Paris/A synthetic multicellular organism
From 2007.igem.org
Contents |
Why a synthetic multicellular organism ?
A major challenge for synthetic biology will be to achieve complexity. It will not be trivial to implement complex systems within single cells, especially given the fact that most of the devices built until now contain the same biobricks (ptet, pLac, pLambda, pBAD LuxI, AHL...). An answer to this problem may be multicellularity. If you need, for instance, a switch and an oscillator, but the ones that would suit are made out of the same basic components, then you're going to have a problem! Unless you are able to implement them in two different cell lines of a synthetic multicellular bacteria !
An other point of view, is that building a synthetic multicellular organism out of unicellular bacteria may help shedding light upon the emergence of multicellularity. What type of selective pressure is liable to drive evolution towards multicellular organisms? What kind of mechanisms are needed to achieve multicellularity? ...
How can we define a multicellular organism ?
There is no universally admitted definition. Wikipedia gives: "an organism (in Greek organon = instrument) is a living complex adaptive system of organs that influence each other in such a way that they function in some way as a stable whole."
For us, the organs will simply be differentiated cells. The definition we retain is that of a multicellular entity with different types of cells fulfilling different complementary tasks.
In multicellular organisms, some cells differentiate to realize a function useful for the whole organism. Useful means that it will give a better fitness to the organism, or in other terms, that it will help producing more offspring. The specialized cells are usually not the same than the ones reproducing the organism, and they may even lose this ability. Thus, there is a notion of sacrifice of some cells to the profit of those dedicated to reproduction. The cells able to reproduce the organism represent the germline, the ones which specialize and lose this ability represent the soma.
How to proceed ?
Our aim is to make E.Coli differentiate into two distinct lines. Each line depending on the other one, the survival of both is necessary. The relation between our cell lines is inspired of the classic soma/germline specialization of multicellular organisms. One of our lines (the germline) will be able to reproduce the organism, but to do so, it will need the presence of the other line (the soma) which itself is unable to reproduce. The germline will produce the soma through differentiation of part of its cells. Since it is unable to reproduce, the soma has no existence without the germline, and the germline needs the soma to reproduce. There is thus an interdependence relationship.
The way we choose the germline to be dependent on the soma is inspired of crossfeeding experiments. It will be auxotroph for a given nutriment. This nutriment will be provided by the soma.

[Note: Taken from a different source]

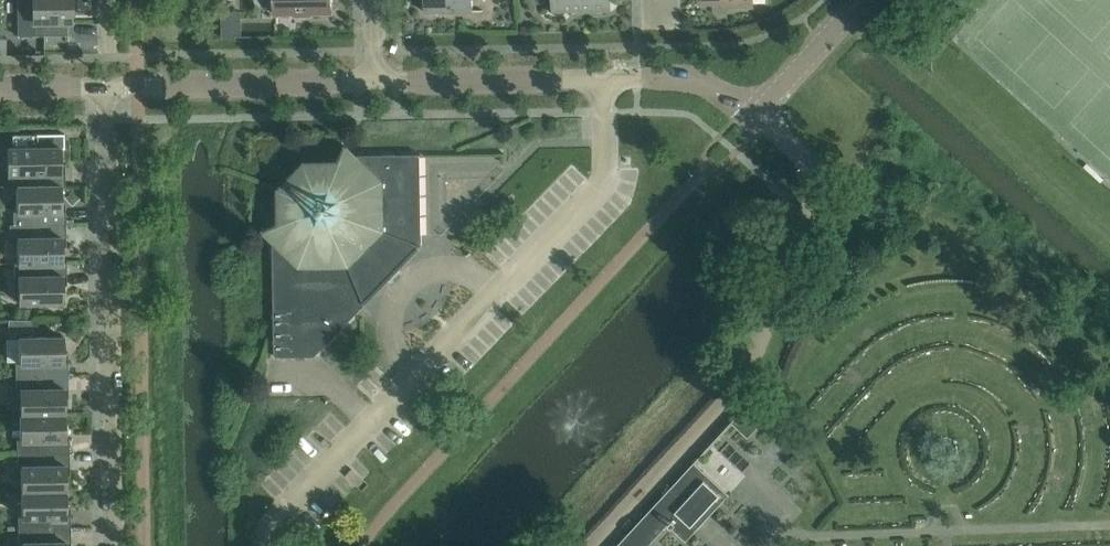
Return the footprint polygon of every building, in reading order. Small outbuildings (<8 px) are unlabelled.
[(17,36),(67,35),(67,11),(71,11),(71,0),(17,0),(17,36)] [(274,14),(293,14),(293,18),(312,17),(312,14),(332,14),(331,0),(274,0),(274,14)] [(424,12),(473,11),(472,0),(424,0),(424,12)] [(569,10),(610,9),(610,0),(546,0),(546,2),(546,6),(549,10),(552,13),(557,15),(561,15),(565,13),(569,10)] [(13,135),(13,148),(7,148),(8,174),(12,174),(12,188),(16,188),(16,187),(61,186),(61,187),(65,187),(65,172),(61,172),(60,149),(63,149),(62,134),(13,135)] [(351,304),(358,311),(422,246),(420,155),(355,156),(347,148),(345,147),(339,162),(328,174),(309,174),(290,194),(290,212),(278,225),(264,231),(265,233),(273,240),(274,305),(351,304)] [(16,187),(16,188),(17,211),(13,211),(13,225),(65,224),(65,211),(61,211),(61,187),(61,186),(16,187)] [(13,225),(9,225),(9,239),(17,239),(18,263),(18,264),(62,263),(62,262),(62,238),(66,238),(65,224),(13,225)] [(18,264),(18,263),(14,263),(14,278),(18,277),(18,303),(63,302),(62,277),(66,277),(66,262),(62,262),(62,263),(18,264)] [(351,304),(274,305),(275,357),(314,356),(358,311),(351,304)] [(11,331),(57,332),(57,319),(11,318),(11,331)] [(16,377),(68,376),(67,362),(64,362),(63,337),(19,338),(19,363),(15,363),(16,377)] [(68,390),(68,376),(16,377),(16,391),(20,391),(20,415),(64,414),(64,390),(68,390)] [(731,423),(736,427),(748,438),(749,437),(771,413),(765,406),(755,397),(731,423)] [(64,414),(20,415),(20,439),(16,440),(17,453),(69,453),(69,439),(65,439),(64,414)] [(69,467),(69,453),(17,453),(17,467),(21,467),(21,492),(66,491),(65,467),(69,467)] [(628,534),(640,545),(648,545),(668,525),(686,541),(729,495),(694,463),(670,488),(668,486),(662,492),(664,495),(628,534)] [(66,491),(21,492),(22,516),(18,516),(18,530),(70,529),(70,515),(66,516),(66,491)] [(18,530),(18,544),(22,544),(22,545),(66,545),(66,543),(70,543),(70,529),(18,530)]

How can we drive a cell differentiation into two distinct lines? The differentiation can either be genetic or epigenetic. In epigenetic differentiation, the two or more lines are distinguished only by different patterns of protein expression, generated by an appropriate biochemical circuit. In genetic differentiation however, individual lines will end up having different genome sequences. As a mean of implementing differentiation, we have chosen the genetic solution based on a DNA recombination system. We will introduce a special genetic construct into the bacterial chromosome; in a subset of cells in a population the excision of the genomic cassette will lead to differentiation of these cells into soma. The construct could be simply represented in the following way:
This is the construct of the germline. Here, the essential gene is expressed, but the auxotrophy gene is not, transcription being stopped at the termination site represented by the red circle with T. Thus this strain is auxotroph for the metabolite this "auxotrophy gene" would produce if expressed. If the CRE recombinase is expressed, the DNA sequence between the two loxP sites will be excised and so the essential gene leading to the following construction in the daugther cell:
Here the auxotrophy gene is expressed (the loxP site does not affect the transcription), but the strain doesn't express the essential gene anymore, it is no more there! Such cells will thus die after a given time. But in the meanwhile, it will hopefully have produced enough of the auxotrophy metabolite to feed the germline!
What essential gene ?
The essential gene must fulfill two main criteria:
- The cells should be able to live as long as possible without it.
- Its deletion should not impair too much the capacity of the cell to produce the auxotrophy metabolite
We have chosen the cell division gene FtsK. For more details on our choice, see here. NOT FORGET TO COMPLETE
What auxotrophy gene ?
The auxotrophy gene must fulfill three main criteria:
- The soma cells must be able to overproduce and excrete it
- Their must be a simple auxotrophy to the metabolite
- It would be better if there were a promoter sensitive to the metabolite concentration. If this is the case, we could place the CRE recombinase under the control of this promoter. In this way, the germline will differentiate into soma only if there is a need for the auxotrophy metabolite.
We choose DAP (diaminopimulate). For more details on our choice, see here.
Preliminary work
To convince ourselves and others that our system might actually work, we need mainly two pieces of evidence:
- The soma needs to be able to feed the germline.
- The germline cells need to be able to differentiate into somatic cells at a frequency high enough so that enough somatic cells will be produced to feed the germline, and low enough so that not all the germline will differentiate.